### Description of the task
Work out how many lines below contain the word "Structures". Only the number is wanted.

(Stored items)
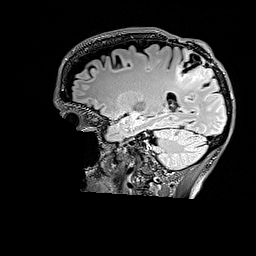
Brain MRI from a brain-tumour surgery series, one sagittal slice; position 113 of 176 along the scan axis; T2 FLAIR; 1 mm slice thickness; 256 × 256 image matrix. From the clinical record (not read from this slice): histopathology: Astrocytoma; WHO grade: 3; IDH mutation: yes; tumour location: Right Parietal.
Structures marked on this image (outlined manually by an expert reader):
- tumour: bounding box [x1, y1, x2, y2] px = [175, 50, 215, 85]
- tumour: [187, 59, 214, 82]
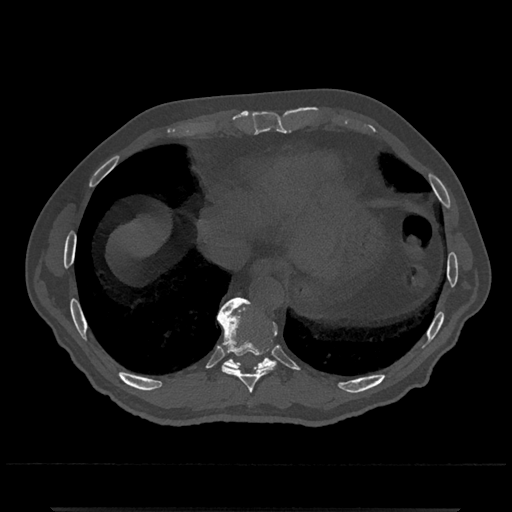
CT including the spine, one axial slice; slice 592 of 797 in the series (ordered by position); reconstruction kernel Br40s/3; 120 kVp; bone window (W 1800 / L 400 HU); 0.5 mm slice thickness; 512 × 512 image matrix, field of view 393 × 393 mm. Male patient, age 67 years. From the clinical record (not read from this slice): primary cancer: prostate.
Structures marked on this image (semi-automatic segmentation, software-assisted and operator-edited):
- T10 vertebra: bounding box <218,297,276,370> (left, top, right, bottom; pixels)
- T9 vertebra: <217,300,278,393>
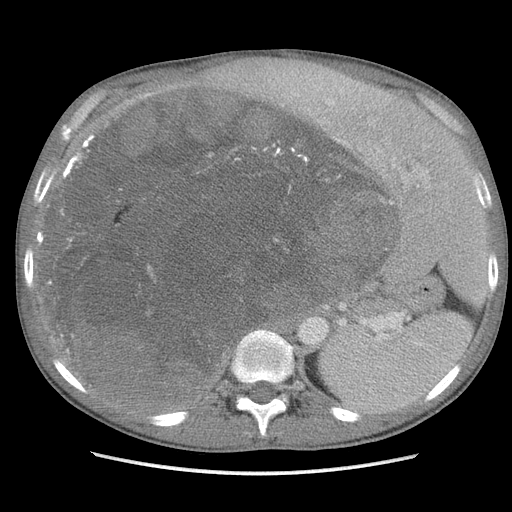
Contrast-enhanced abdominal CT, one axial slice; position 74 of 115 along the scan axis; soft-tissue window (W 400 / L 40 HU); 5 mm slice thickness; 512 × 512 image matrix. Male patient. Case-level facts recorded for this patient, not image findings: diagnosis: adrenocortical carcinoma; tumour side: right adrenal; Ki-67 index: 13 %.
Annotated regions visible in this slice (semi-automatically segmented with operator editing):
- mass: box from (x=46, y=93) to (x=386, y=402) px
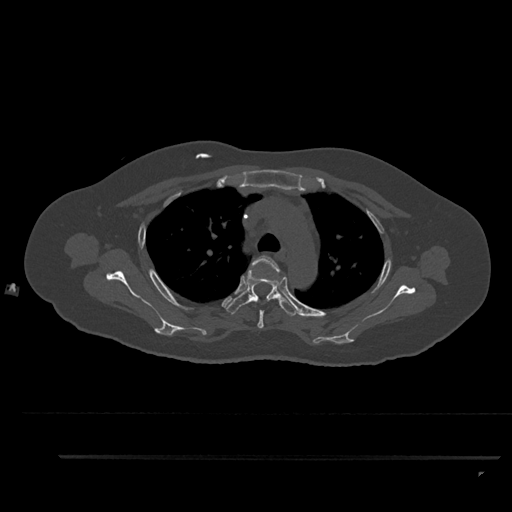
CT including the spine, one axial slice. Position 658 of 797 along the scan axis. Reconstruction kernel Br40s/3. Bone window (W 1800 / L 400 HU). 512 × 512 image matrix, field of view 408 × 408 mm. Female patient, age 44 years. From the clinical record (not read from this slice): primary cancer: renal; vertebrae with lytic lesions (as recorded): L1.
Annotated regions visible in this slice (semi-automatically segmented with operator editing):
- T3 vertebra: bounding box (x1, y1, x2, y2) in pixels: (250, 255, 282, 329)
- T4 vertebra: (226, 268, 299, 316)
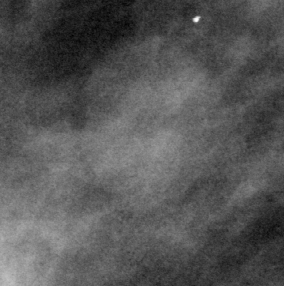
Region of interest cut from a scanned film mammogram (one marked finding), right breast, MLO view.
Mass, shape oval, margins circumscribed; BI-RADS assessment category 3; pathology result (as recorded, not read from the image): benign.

### Answer to this exercise
2